Papua New Guinea (PNG) is most definitely a land of mystery. With it’s breathtaking landscapes, lost cultures, unexpected tropical jungles, high mountains, and sparkling waters, it’s certainly a sight to behold. A land of adventure both above and below the surface.
The waters surrounding PNG are exotic and still largely unexplored. The marine life is abundant and the wrecks are to be explored.
Papua New Guinea is an independent country, comprised of an island group situated to the north of Australia. Mainland Papua New Guinea is a large island consisting of Papua New Guinea to the east, and Irian Jaya to the west. Milne Bay Province takes in the land at the extreme eastern end of Papua New Guinea together with seven groups of islands, the Trobriand, Woodlark, Laughlan, Louisiade archipelago, the Conflict Group, the Samarai Group and the D’Entrecasteaux Group. The names come from a variety of explorers from as early as 1660 when D’Entrecasteaux sailed through and left his name behind.
Milne Bay Province contains a landscape of mountains, jungles, waterfalls, caves, hot springs, mud pools, and extinct volcanoes so visitors can enjoy a wide range of natural attractions in addition to some of the best diving available in Papua New Guinea. Surrounded by the Bismarck Sea, the Solomon Sea and the Coral Sea these waters bring diverse nutrients to feed the remarkable variety of marine life living in these waters.

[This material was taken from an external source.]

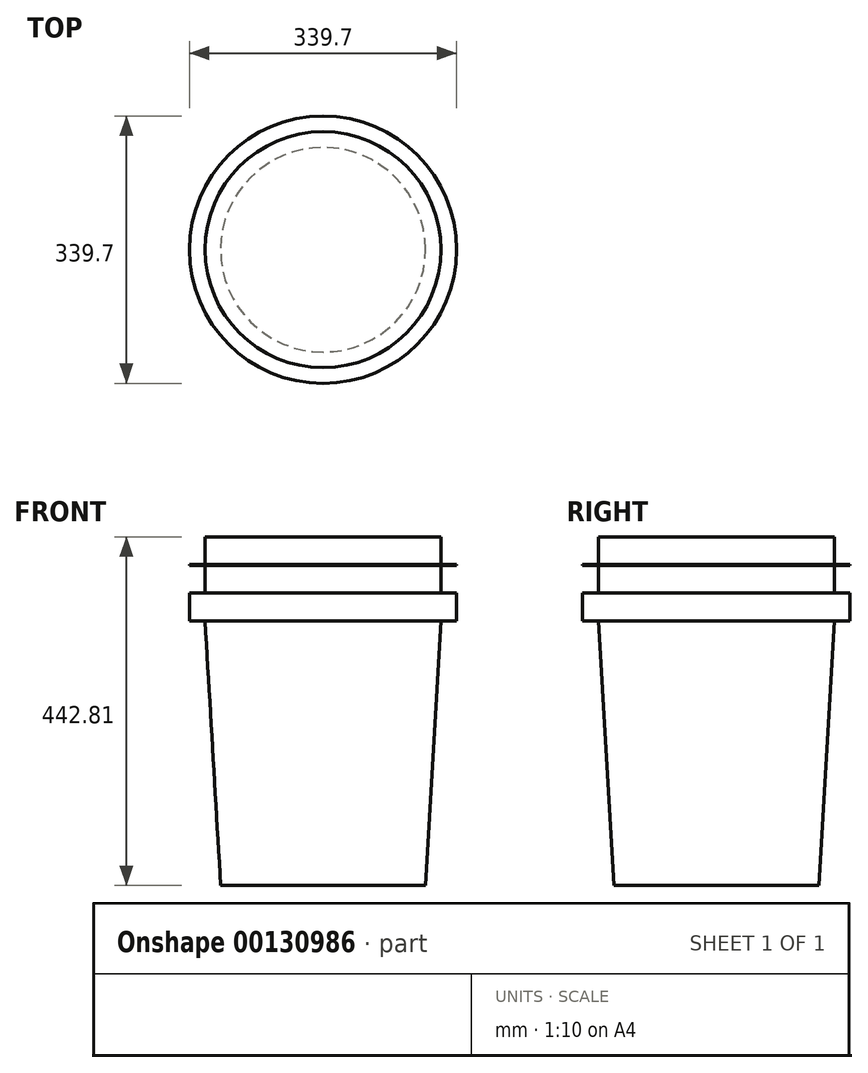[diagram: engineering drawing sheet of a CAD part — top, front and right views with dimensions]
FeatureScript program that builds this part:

The waters of Papua New Guinea are home to prolific and diverse marine creatures and corals. Pristine and colorful corals are home to a variety of fish, crustaceana nd invertebrate life. Many of the reefs have resident schools of barracuda, tuna and jacks. A range of shark species are regularly sighted, including hammerheads and silvertips, particularly at the outer reefs of Fathers and Witu.
Best Time to Go:
Visibility ranges from 80 to 150 ft., depending on the season, and water temperatures range between 85 and 90 F. Weather is tropical, with little seasonal variation.

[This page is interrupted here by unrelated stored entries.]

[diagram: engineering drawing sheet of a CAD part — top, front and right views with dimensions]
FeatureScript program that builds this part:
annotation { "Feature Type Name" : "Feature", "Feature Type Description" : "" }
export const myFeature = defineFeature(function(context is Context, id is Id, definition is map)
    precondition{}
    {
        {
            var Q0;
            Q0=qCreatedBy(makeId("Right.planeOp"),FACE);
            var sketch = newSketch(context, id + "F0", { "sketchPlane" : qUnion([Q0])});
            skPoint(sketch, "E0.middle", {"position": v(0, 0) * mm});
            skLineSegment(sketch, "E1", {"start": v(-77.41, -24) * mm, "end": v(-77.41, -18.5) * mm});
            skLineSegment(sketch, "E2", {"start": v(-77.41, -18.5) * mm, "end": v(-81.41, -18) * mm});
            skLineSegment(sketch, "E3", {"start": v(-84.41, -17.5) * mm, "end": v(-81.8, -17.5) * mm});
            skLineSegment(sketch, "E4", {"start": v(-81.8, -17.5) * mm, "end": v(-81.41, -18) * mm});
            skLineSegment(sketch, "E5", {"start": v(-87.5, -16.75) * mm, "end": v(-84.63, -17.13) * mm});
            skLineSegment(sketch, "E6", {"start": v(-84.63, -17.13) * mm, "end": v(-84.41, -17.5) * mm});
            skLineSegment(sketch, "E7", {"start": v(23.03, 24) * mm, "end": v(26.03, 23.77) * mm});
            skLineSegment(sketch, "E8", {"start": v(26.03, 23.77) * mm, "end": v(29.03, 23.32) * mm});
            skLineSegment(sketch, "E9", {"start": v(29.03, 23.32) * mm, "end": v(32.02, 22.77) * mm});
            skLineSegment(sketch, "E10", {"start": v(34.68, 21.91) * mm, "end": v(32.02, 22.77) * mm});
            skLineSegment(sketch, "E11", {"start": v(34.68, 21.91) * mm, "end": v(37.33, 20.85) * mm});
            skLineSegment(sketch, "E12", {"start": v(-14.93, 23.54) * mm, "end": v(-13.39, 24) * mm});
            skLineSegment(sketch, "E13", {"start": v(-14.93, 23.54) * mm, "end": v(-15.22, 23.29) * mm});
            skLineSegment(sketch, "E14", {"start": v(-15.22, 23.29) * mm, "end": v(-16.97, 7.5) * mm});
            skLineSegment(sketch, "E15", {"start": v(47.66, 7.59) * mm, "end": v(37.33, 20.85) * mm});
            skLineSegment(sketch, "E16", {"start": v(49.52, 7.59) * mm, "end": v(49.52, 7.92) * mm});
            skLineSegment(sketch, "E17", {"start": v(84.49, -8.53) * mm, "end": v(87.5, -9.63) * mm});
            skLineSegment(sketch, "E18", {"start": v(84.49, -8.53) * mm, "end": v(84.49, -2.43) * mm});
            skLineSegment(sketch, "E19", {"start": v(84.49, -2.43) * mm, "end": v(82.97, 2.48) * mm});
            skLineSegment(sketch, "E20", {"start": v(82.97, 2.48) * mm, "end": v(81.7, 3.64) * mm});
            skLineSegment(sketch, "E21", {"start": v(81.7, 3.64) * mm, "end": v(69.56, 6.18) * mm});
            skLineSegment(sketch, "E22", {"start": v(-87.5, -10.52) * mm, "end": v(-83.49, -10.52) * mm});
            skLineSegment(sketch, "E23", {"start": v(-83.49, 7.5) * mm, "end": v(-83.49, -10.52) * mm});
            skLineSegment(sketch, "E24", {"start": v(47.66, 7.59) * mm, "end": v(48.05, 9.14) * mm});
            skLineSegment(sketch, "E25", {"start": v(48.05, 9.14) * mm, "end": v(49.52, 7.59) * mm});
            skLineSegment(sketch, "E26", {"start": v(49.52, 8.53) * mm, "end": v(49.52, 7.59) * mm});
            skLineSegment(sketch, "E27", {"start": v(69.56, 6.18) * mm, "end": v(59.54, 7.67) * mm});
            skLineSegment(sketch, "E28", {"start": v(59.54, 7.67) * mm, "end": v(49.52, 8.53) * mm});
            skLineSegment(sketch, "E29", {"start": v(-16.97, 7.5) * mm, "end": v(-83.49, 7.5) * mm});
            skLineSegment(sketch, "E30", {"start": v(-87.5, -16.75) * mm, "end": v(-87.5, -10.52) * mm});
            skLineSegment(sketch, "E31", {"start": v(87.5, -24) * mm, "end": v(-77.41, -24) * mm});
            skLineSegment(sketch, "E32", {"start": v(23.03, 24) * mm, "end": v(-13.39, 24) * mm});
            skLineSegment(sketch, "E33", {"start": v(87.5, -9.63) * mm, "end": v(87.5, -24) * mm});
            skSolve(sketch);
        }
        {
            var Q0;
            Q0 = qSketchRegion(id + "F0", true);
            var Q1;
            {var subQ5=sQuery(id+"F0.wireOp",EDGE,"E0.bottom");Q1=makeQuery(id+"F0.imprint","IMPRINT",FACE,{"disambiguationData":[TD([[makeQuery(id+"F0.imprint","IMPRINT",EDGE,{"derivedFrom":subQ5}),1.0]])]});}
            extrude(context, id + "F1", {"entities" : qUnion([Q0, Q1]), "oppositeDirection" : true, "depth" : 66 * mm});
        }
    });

PNG is a destination that offers year round diving. Papua New Guinea’s climate is generally warm with definite wet and dry seasons.

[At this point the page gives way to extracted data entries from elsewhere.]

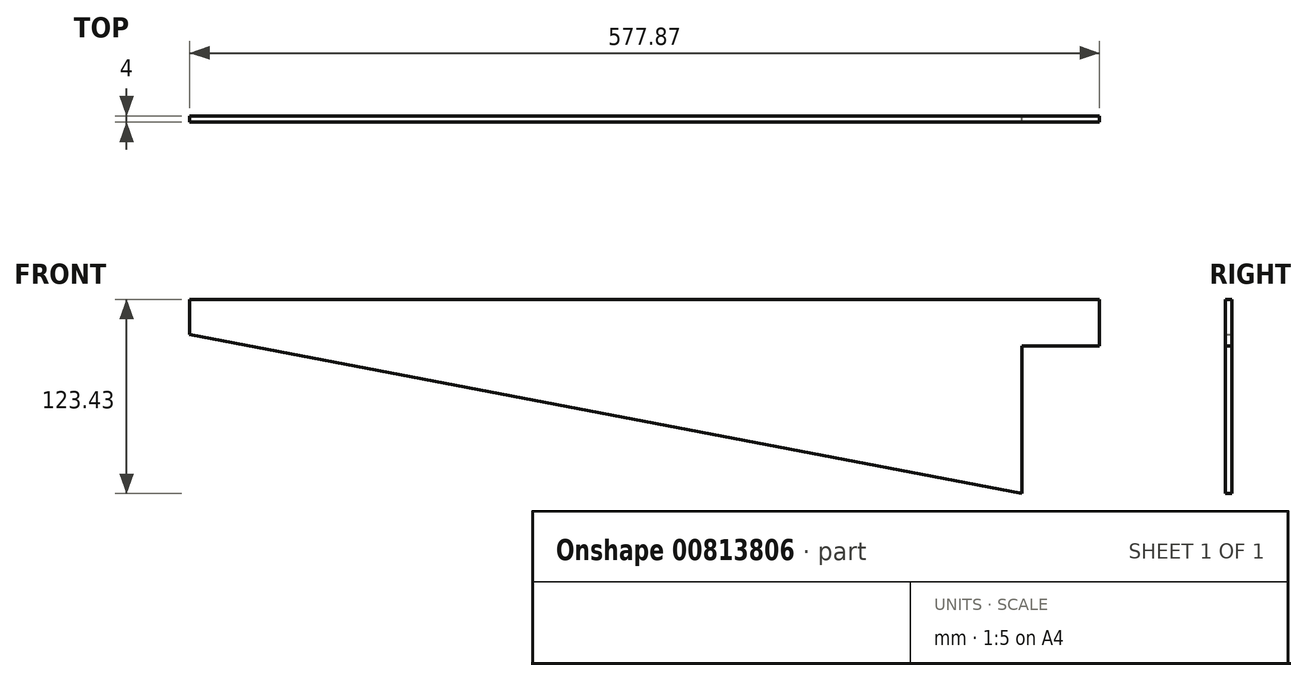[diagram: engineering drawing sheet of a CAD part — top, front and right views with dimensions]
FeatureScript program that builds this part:
annotation { "Feature Type Name" : "Feature", "Feature Type Description" : "" }
export const myFeature = defineFeature(function(context is Context, id is Id, definition is map)
    precondition{}
    {
        {
            var Q0;
            Q0=qCreatedBy(makeId("Front.planeOp"),FACE);
            var sketch = newSketch(context, id + "F0", { "sketchPlane" : qUnion([Q0])});
            skLineSegment(sketch, "E0", {"start": v(-323.95, 54.92) * mm, "end": v(253.92, 54.92) * mm});
            skLineSegment(sketch, "E1", {"start": v(253.92, 54.92) * mm, "end": v(253.92, 25.14) * mm});
            skLineSegment(sketch, "E2", {"start": v(253.92, 25.14) * mm, "end": v(204.72, 25.14) * mm});
            skLineSegment(sketch, "E3", {"start": v(204.72, 25.14) * mm, "end": v(204.72, -68.5) * mm});
            skLineSegment(sketch, "E4", {"start": v(204.72, -68.5) * mm, "end": v(-323.95, 32.48) * mm});
            skLineSegment(sketch, "E5", {"start": v(-323.95, 32.48) * mm, "end": v(-323.95, 54.92) * mm});
            skSolve(sketch);
        }
        {
            var Q0;
            Q0 = qSketchRegion(id + "F0", true);
            extrude(context, id + "F1", {"entities" : qUnion([Q0]), "depth" : 4 * mm, "offsetDistance" : 25 * mm});
        }
    });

In the Milne Bay Province, the visibility increases substantially during the wet season due to the prevailing currents. While July and August are the wettest months, visibility remains high from June into October. The rain tends to fall mainly in the evenings and rarely disrupts daily activities.
November through May marks the drier season. Over this period visibility will drop, however a different variety of macro subjects seems to appear.
Water temperatures range from 84 degrees in the summer months to 77 degrees in the winter months. A light wetsuit is necessary, though some people choose more thermal protection (a 3mm suit) to ensure continued core temperature warmth throughout their visit.